The DNAinfo archives brought to you by WNYC.
Read the press release here.

Seaport Developer Pledges to Address the 'Height Issue' of Luxury Tower

 The proposed tower stands at 494-feet tall.
The proposed tower stands at 494-feet tall.
View Full Caption
DNAinfo/Irene Plagianos

SOUTH STREET SEAPORT — A controversial plan to build a 494-foot luxury high-rise in the South Street Seaport will be “significantly revised,” its developer said.

In a recent letter to Mayor Bill de Blasio, Howard Hughes Corporation’s CEO David Weinreb said his company is “working on a significantly revised plan to address the height issue...following thoughtful planning and discussions with local officials and members of the community.”

The soaring tower has long been a point of contention for local leaders and residents who say the development is out of place among the historic, low-rise buildings in the Seaport.

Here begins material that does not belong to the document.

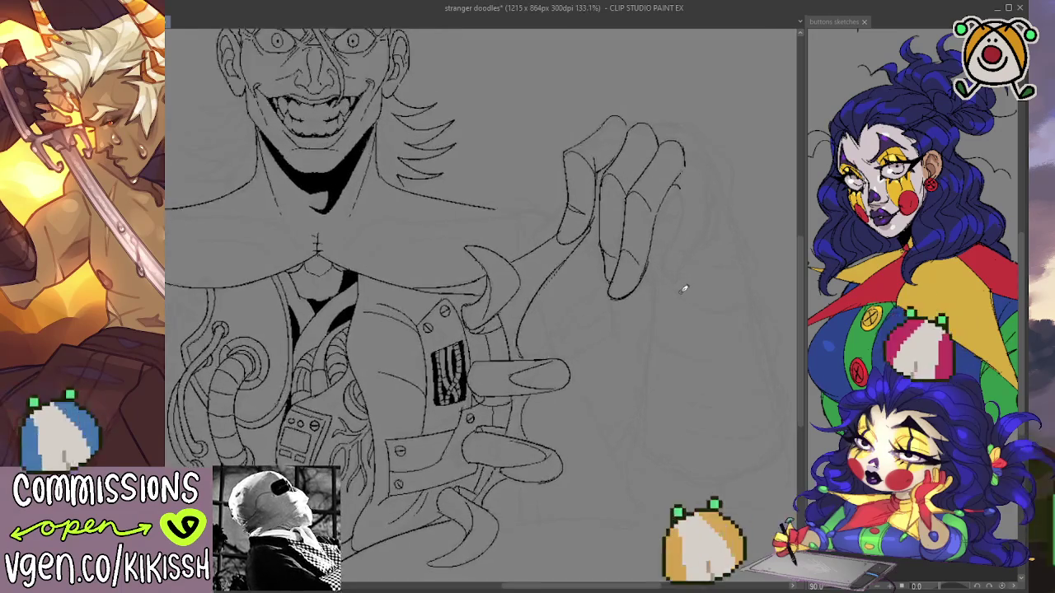
scroll(683, 289, up, 1)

The developer has contended that the mostly residential building would provide the necessary revenue for its larger plan of a vibrant Seaport with more than $300 million in community amenities.

But, while championing the benefits of the bigger Seaport overhaul in his letter to the mayor, Weinreb conceded that their proposal “did not completely satisfy” the community's “request for a shorter building.”

Weinreb’s letter did not give details of how the proposal has been tweaked, but said that they “hope to present the proposal to you and the community within the coming weeks.”

Controversy has been swirling for more than a year around the developer’s Seaport overhaul, which still has not begun its lengthy public approval process.

The developer first announced plans for a much maligned 600-foot tower in 2013. That initial proposal led to the formation a the Seaport Working Group, a task force of officials and community leaders who met behind closed doors for months with the developer to discuss revising the plans.

Last November, after the group’s input, the developer shaved the height of the building to 494 feet, but that still was not low enough, officials and community leaders said.

The tower is slated be built on the site of a historic Fulton Fish Market warehouse that has fallen into disrepair, and at the base of the Pier 17 — a pier the developer is currently rebuilding.

Howard Hughes sent the recent letter to the mayor to address what Weinreb called the "’the gross mischaracterization of the Seaport’s redevelopment process" by the New York Landmarks Conservancy and other preservationists and local groups, including Community Board 1 which has been calling on the city and developer for increased transparency in the overhaul.

Peg Breen, the president of the New York Landmarks Conservancy said her organization and others are  simply trying to get a better understanding of how the redevelopment will actually reshape the Seaport and to protect the historic neighborhood.

"We think the public should have a clear understanding of how they are planning to move forward, and we wantto make sure they are respecting the neighborhood," Breen said.

Community benefits in the planned redevelopment, according to Howard Hughes, include a new middle school and affordable housing.

Also included in the plan are a new, expansive marina to the east of pier 17 and a proposal to move the cash-strapped South Street Seaport Museum to two new locations, one on Pier 16 and the other on Schermerhorn Row.

The developer is also proposing to move the landmarked Tin Building 30 feet, out from under the FDR Drive closer to Pier 17, and lifting it six feet — to come in line with current FEMA flood level parameters. The building would be turned into a food market.

Howard Hughes declined to comment on specifics of its revised plans.

In a joint statement, Manhattan Borough President Gale Brewer and Councilwoman Margaret Chin, who both oppose the skyscraper as currently envisioned, said they welcome a new, revised plan.

"We look forward to seeing how well their revised proposal meets the Seaport Working Group guidelines and preserves and enhances the vibrancy and historical significance that the Seaport deserves," they said in the statement.

"The entire area can fairly be described as where New York City began; it’s up to us to make sure future generations can see how.”